Rollenverteilung Mann Frau
17. August, 2007 von Moderator
Der „indianische“ Weg
Die Literatur, die sich mit den Geschlechterrollen beschäftigt ist heute zahllos, und auch wenn nicht alles, was geschrieben wird, unbedingt wertvoll sein muss gibt es doch einige Erkenntnisse, die einem jungen Vater bei der Erfüllung seiner Rolle und einem glücklichen Umgang mit sich selbst sicher eine Hilfe sein können.

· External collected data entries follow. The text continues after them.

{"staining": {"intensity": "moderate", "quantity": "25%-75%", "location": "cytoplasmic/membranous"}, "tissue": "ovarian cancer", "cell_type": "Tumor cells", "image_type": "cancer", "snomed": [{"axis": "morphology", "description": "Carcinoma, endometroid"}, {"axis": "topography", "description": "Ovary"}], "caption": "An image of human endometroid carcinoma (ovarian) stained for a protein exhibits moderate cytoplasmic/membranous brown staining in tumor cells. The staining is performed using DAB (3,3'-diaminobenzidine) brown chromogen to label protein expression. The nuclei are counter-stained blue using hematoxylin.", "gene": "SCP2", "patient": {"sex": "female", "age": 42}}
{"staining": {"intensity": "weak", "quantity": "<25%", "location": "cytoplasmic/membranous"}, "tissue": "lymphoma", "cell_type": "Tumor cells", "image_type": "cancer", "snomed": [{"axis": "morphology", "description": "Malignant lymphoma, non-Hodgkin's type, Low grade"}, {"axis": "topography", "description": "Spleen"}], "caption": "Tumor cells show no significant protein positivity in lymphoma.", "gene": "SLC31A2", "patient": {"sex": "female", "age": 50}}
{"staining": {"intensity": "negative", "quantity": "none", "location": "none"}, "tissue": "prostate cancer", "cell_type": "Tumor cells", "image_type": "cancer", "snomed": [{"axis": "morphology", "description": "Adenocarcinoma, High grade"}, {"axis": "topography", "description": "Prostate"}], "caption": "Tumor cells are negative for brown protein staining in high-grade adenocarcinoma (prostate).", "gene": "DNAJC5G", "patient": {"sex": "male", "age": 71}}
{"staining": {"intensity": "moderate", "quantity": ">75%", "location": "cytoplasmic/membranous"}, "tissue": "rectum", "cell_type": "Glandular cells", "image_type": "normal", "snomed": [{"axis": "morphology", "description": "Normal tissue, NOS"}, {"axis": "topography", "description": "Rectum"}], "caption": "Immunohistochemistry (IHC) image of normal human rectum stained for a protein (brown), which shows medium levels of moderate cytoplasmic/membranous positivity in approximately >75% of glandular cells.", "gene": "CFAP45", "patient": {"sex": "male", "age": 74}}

Eine Regel stammt von einem Deutschen, der lange Zeit seines Lebens in der Lehre bei einem indianischen Schamanen verbracht hat. Ein altes indianisches Sprichwort besagt: „Urteile nie über einen Menschen, ehe du nicht fünfzig Schritte in seinen Schuhen gemacht hast.“
Die Erkenntnis dieses Mannes ist – bezogen auf dieses Sprichwort – ganz einfach: man sollte versuchen, einmal fünfzig Schritte in den Schuhen einer Frau zu machen, um zu erfahren, in welcher Situation sie sich befindet. Viele Männer neigen vorschnell dazu, die Gefühle ihrer Frauen als deplatziert abzutun und weisen ihre Bitten um Gespräche dementsprechend ab, auch wenn es Probleme gibt, die sie eventuell mitbetreffen könnten.
Gerade im Falle einer Schwangerschaft der Partnerin oder kurz nach der Geburt eines gemeinsamen Kindes versuchen viele Männer natürlich „Verständnis für ihre Partnerin zu haben“. Diese Phrase, die man in beinahe jedem Beziehungsratgeber, in jeder Elternzeitung und auch vielen anderen verwandten Literaturgattungen finden kann wird jedoch beinahe nie wirklich verstanden.
„Verständnis haben“ scheint oft als ein Synonym für „geduldig zuhören“ verwendet zu werden. Dabei impliziert dieser Ausdruck doch eigentlich etwas ganz anderes – immerhin bedeutet Verständnis ja eigentlich, dass man den anderen versteht.
Dies ist eigentlich der Kernpunkt dieses „indianischen Weges“. Um dieses Verständnis allerdings zu erlangen ist ein wenig schonungslose Selbstehrlichkeit erforderlich.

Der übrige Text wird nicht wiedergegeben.